Indigenous concepts of indigeneity typically diverge widely from state definitions, especially where territorial sovereignty is at stake, she contends. We can see this being played out in Myanmar today.
The Rohingya population has seen its rights progressively eroded, and its gradual marginalization from social and political life. This has become particularly acute since anti-Muslim violence in Rakhine State in 2012.
Disenfranchisement prior to the 2015 elections severed the last link with politics and means of influence, and an increasing sense of despair has driven more people to consider a violent response.
Now, an armed resistance is giving the military more reasons to oppress them, leading to a massive exodus of Rohingya into Bangladesh.
On August 25, militants from the Arakan Rohingya Salvation Army (ARSA) attacked police posts and an army base, killing more than a dozen. In response, the Myanmar military began destroying entire villages, aided by Buddhist vigilantes, supportive of the monk-led extremists called the 969 Movement, accusing the ARSA of “extremist Bengali terrorism.”
Some observers allege this to be a campaign of “ethnic cleansing” carried out by Burmese security forces.
Earlier this year, the United Nations set up a special commission to investigate an ARSA attack on police posts last October. The ensuing military operations caused 85,000 Rohingya to flee to Bangladesh.
Bangladesh is itself poor and overcrowded and has been reluctant to take in more displaced Rohingya. Around 400,000 already lived here before the exodus. This new influx could soon add another 270,000 refugees.
The ARSA was formed from remnants of earlier movements, including the Arakan Rohingya Islamic Front (ARIF) and the Rohingya Solidarity Organization (RSO). Arakan is the former name of Rakhine State.
The insurgents are led by a committee of Rohingya émigrés in Saudi Arabia and commanded on the ground by Rohingya with international training and experience in modern guerrilla war tactics. They enjoy considerable sympathy and backing from Muslims in northern Rakhine State.
Muslim states are taking notice.
Pakistani Foreign Minister Khawaja Muhammad Asif expressed “deep anguish” at the continuing violence.”
Protesters in Indonesia, the world’s largest Muslim country, demanded that their government put pressure on Myanmar.
Foreign Minister Retno Marsud visited Myanmar and urged Daw Aung San Suu Kyi, the civilian leader of the country, to end the ongoing violence.
But, though the country’s nominal leader, she has little control over the military. The armed forces are run by Commander-in-Chief Min Aung Hlaing.
In the Russian republic of Chechnya, tens of thousands poured into the streets in a government-sanctioned protest against what its leader, Ramzan Kadyrov, called Myanmar’s “genocide” against the persecuted Rohingya minority.

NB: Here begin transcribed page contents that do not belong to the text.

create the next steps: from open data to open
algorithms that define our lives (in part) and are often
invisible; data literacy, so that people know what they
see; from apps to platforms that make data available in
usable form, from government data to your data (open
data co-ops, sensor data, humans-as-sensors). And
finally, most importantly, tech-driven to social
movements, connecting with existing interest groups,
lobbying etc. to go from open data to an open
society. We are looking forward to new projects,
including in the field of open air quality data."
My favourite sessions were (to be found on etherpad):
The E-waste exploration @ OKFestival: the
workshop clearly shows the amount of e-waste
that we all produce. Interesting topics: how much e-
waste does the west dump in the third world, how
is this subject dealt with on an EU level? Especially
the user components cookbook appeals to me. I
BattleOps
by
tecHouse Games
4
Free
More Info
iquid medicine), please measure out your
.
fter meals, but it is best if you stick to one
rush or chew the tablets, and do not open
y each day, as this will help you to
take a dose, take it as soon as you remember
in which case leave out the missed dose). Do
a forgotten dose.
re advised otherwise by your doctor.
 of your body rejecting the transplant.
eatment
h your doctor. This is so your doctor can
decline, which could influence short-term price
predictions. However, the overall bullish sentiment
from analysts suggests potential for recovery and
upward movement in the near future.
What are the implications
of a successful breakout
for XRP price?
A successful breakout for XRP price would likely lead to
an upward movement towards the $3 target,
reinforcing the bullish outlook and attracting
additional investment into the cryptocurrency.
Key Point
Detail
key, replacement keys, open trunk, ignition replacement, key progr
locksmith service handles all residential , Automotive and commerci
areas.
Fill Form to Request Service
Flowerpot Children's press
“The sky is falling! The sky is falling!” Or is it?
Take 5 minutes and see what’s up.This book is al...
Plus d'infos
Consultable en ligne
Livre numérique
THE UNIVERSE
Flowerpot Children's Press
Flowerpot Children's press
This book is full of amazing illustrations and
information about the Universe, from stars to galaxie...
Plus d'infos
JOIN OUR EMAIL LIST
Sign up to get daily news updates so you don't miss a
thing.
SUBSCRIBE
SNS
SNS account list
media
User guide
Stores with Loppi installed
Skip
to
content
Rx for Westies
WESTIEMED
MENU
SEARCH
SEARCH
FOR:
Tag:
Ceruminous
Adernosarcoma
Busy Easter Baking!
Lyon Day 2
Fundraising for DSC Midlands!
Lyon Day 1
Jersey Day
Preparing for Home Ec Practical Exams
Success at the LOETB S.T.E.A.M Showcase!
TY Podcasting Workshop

A senior leader of Al Qaeda’s Yemeni branch has called for attacks on Myanmar authorities in support of the Rohingya. Khaled Batarfi called on Muslims in Bangladesh, India, Indonesia and Malaysia to support their Rohingya Muslim brethren against the “enemies of Allah.”
Turkey’s President Tayyip Erdogan, who is current head of the Organization for Islamic Cooperation, said he would raise the issue at the United Nations General Assembly in New York later this month.
Due to her stance, Suu Kyi has come under fire for failing to speak out against the mass killings and displacement of Rohingya, particularly given her previous image as a champion of human rights.
Now she has gone further. In a phone call with Erdogan, Suu Kyi claimed that Myanmar is the victim of a “huge iceberg of misinformation” that was being distributed to benefit “terrorists” She added her government was fighting to ensure “terrorism” didn’t spread over the whole of Rakhine state.
Aung San Suu Kyi won the Nobel Peace Prize in 1991 for her decades-long campaign against Myanmar’s military junta, but now many critics have called for it to be revoked.
Henry Srebrnik is a professor of political science at the University of Prince Edward Island.